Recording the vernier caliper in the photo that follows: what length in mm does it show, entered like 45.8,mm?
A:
==
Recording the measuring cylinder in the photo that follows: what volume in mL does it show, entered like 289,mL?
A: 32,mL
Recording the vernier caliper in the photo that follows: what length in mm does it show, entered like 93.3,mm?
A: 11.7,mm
==
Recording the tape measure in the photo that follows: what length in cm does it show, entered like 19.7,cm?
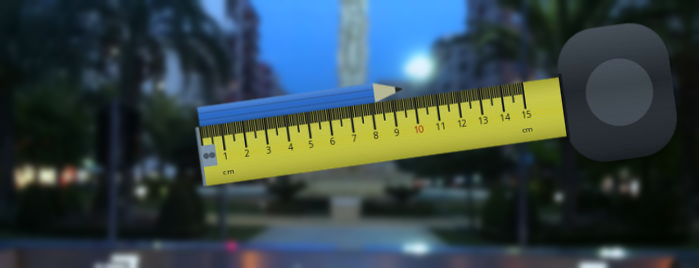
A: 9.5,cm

-- What is expected --
Count the lines in the records above that contain the string "entered", with case counting. Give only the number.

-- Output for this exercise --
4